Lindsey Lusher Shute is the executive director of the National Young Farmers Coalition, an organization she helped to establish upstate New York in 2010. With chapters now in nearly 30 states (including the District of Columbia), the coalition seeks to connect new farmers to training, land, and jobs. It also advances a policy platform, which encompasses things like helping young farmers navigate student loans. She says that the young farmers she knows are guided by their love of agriculture—and aided by their technology savvy. To find inexpensive and appropriately-sized tools, they collaborate, innovate, and retrofit whatever’s available to them.
Many farmers look to the history books for solid if somewhat forgotten advice. Lusher Shute and her husband own a Allis-Chalmers Model G tractor, which looks more like a neon pedal boat than farm equipment. But they’ve turned their machine, which was constructed sometime between 1948 and 1955, into an electric vehicle. “We see a lot of this hybrid[ization]—of taking the best from previous generations of farming,” she says.

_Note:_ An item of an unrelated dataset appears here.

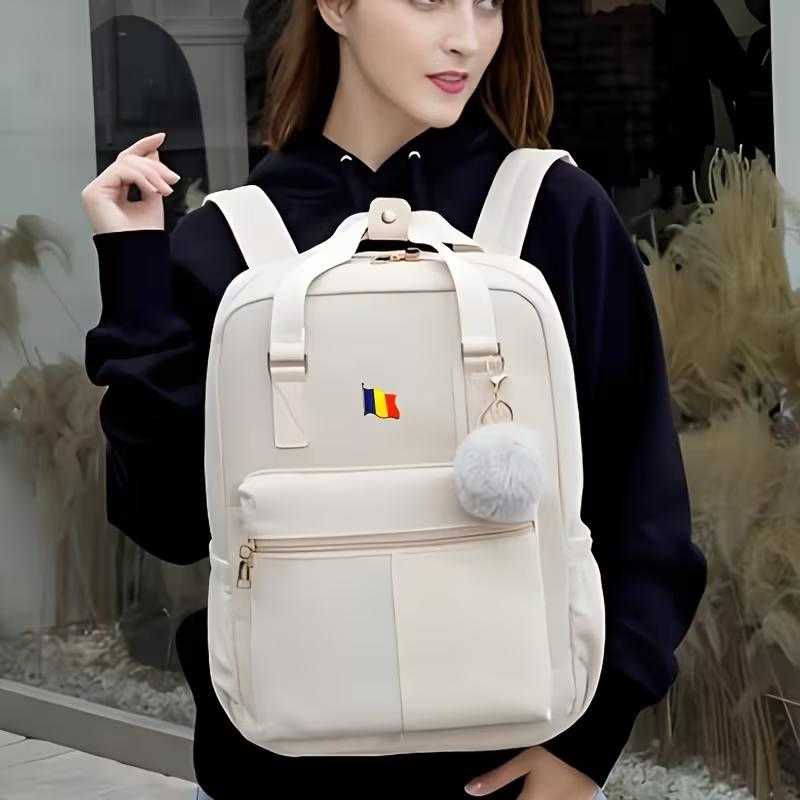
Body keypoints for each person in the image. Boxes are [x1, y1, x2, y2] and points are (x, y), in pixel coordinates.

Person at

Retrofitting allows small-scale farmers to buy something relatively cheap at an estate sale or on eBay and turn it into a modern tool. In the case of the Allis-Chalmers Model G tractor, it was less expensive than a new machine, and with a bit of work, its owners made it totally silent and emission-free.
Sometimes the old stuff just works better, or more efficiently. Lusher Shute says she recently watched an Instagram video of young farmers using a horse to help them tend to their fields instead of a modern—or refurbished—tractor. “They’re not doing it because they want to go back 100 years,” she says. “They’re doing it because they understand the challenges we’re facing here in 2018.”